--- Document ---
The company said the restructuring will affect full-time employees, contractors and hourly manufacturing workers. It expects about $32 million in severance and related charges, while targeting roughly $158 million in annualized cost savings. Lucid had about 9,000 employees globally as of Dec. 31, underscoring how deep the cut is for a company still trying to scale.

AI-generated illustration
AI-generated illustration

The latest layoffs extend a cost campaign that began in February, when Lucid cut 12% of its workforce as it pushed to improve operational effectiveness and move closer to profitability. That earlier round did not affect hourly production employees at the Arizona manufacturing site. Since then, the company has also suspended its 2026 production outlook pending a business review, a reminder that the issue is not only overhead but also factory utilization and demand planning.

Operational problems have compounded the pressure. In the first quarter of 2026, Lucid produced 5,500 vehicles and delivered 3,093. The company said a seat supplier issue significantly affected Gravity deliveries in February before being resolved later in the quarter. For a young automaker trying to prove it can deliver consistently, that kind of disruption is costly in both revenue and credibility.

Lucid’s 2025 and 2026 targets show how much ground it still has to cover. The company delivered 15,841 vehicles in 2025 and set 2026 production guidance at 25,000 to 27,000 vehicles. Those numbers imply a steep ramp, even as buyers increasingly favor lower-priced EVs and competition from legacy automakers and newer entrants remains intense.

Leadership has been shifting as well. Silvio Napoli was announced as Lucid’s next chief executive on April 14 and assumed the role on June 1. Winterhoff had been expected to move into the chief operating officer role in that transition before now exiting the company. Lucid also expanded its partnership with Uber in April, when Uber increased its purchase commitment to at least 35,000 Lucid vehicles for a future global robotaxi service, offering a possible long-term demand source even as the company trims hard in the present.

For Lucid, the question is no longer whether it can build attention-grabbing EVs. It is whether the company can turn that interest into steady output, cleaner margins and enough cash discipline to survive a market that is rewarding scale, pricing power and execution.
--- Data records ---
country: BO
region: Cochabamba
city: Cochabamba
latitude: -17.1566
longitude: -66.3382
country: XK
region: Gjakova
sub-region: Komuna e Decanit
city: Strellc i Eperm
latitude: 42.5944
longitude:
---
--- Data records ---
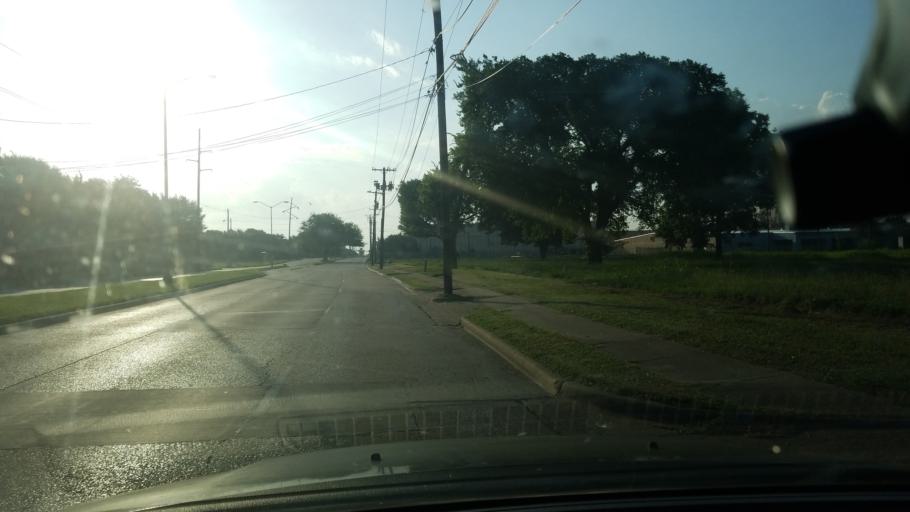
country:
---
Instruction ▸
From the article on Lucid's layoffs, write out the passage starting with "The company said the" and going on through "and demand planning.".

Finished exercise ▸
The company said the restructuring will affect full-time employees, contractors and hourly manufacturing workers. It expects about $32 million in severance and related charges, while targeting roughly $158 million in annualized cost savings. Lucid had about 9,000 employees globally as of Dec. 31, underscoring how deep the cut is for a company still trying to scale.

AI-generated illustration
AI-generated illustration

The latest layoffs extend a cost campaign that began in February, when Lucid cut 12% of its workforce as it pushed to improve operational effectiveness and move closer to profitability. That earlier round did not affect hourly production employees at the Arizona manufacturing site. Since then, the company has also suspended its 2026 production outlook pending a business review, a reminder that the issue is not only overhead but also factory utilization and demand planning.